Allegiant (2016)


“Revenge doesn’t change anything.”

At this point, with one more chapter still left doomed to fail, the Divergent Series feels like a set of quadruplets thrust into the hamfisted hands of incompetent and unaware parents. Allegiant is the third of the bunch, left to cook in the oven for far too long. Dry and hard and chalky. Technically one of the least financially successful YA adaptations in recent years – and for good reason – new franchise helmer Robert Schwentke creates illustrious visuals holding no value below the sanguine skylines and the insipid incantations of the so-called “characters.” It’s not just that Allegiant somehow manages to be worse than its already lackluster predecessors. It’s that this time, more than ever, it seems to care so little about its audience, and worse off, its own development or progression.
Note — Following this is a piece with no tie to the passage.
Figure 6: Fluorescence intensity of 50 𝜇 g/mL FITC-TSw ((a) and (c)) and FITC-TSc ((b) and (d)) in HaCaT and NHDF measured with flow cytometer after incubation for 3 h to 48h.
Shailene Woodley once again captains this sinking ship as Tris, the one and only pure Divergent. She’s stuck inside the walls of a dystopian Chicago, hoping to devise a plan to somehow escape Evelyn (Naomi Watts), mother of her love interest Four (Theo James), a woman who leads a massacre against the renegades in their grasp. Tris manages her way out – uneventfully – sorely copying The Hunger Games: Catching Fire  in both content and visual context. With her are brother Caleb (Ansel Elgort), devotee Christina (Zoe Kravitz), the quisling traitor Peter (Miles Teller), and the aforementioned Four. They set out against a rainkissed landscape, unknowing of where the road will take them. Allegiant may convince its minuscule fandom to follow in stride, but for those who haven’t recited the pledge, the movie transpires exactly like the rest of the series. Where’s the fun and the drama?
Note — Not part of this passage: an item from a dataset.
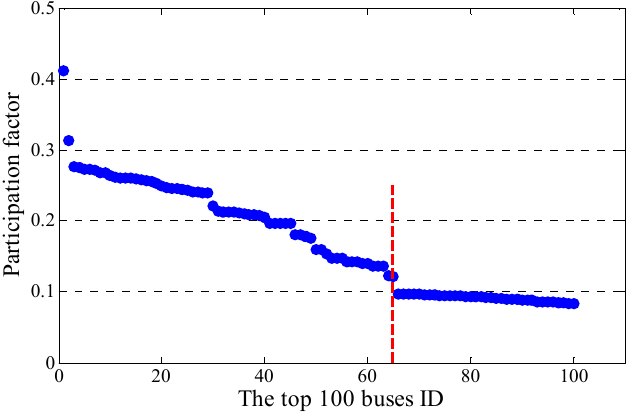
Figure 3. Participation factors (PFs) of the top 100 buses.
What Allegiant doesn’t have is personality. I still don’t understand how a cast comprised of immensely talented young actors has been so stilted. Schwentke, who actually has a handful of solid action sequences throughout, directs these up and comers without persuasion. No one is convincing, especially when it comes to veterans Watts, Octavia Spencer, and new addition Jeff Daniels. The script comes to life visually – in what’s at least the best looking atmosphere so far – but the words are barely even recited. So much so that the peril and the stakes lean more towards the resuscitation of a CPR torso than trying to breathe life into the nonsensical plot. Either the casting choices were way off the mark or every contributor involved has just stopped caring. Perhaps both. Like a team down by 40 going into the fourth quarter, it’s impossible to not give up.


YA adaptations typically trend towards themes of destiny and constraint, both personally for the protagonists and the world at the large. And Allegiant actually has a compelling open. Strip away the futuristic settings and you’d be left with the hateful mob mentality of a Donald Trump rally spreading like a virus through Fox News. I think he’d enjoy this film and its closed-mindedness, the insatiable thirst for power, and the attempt to secure both injustices by pandering to the simplicity of the easily understood complex that is laziness. Similar to Trump and what appears to be the majority of his bovine followers, Allegiant lacks political comprehension, instead settling for an ignorant complacency that looks grand and radical when in actuality it’s simply small and stupid. Too many try to talk the talk before they’ve learned to walk the walk.

“If you take away what they know, then you take away who they are.”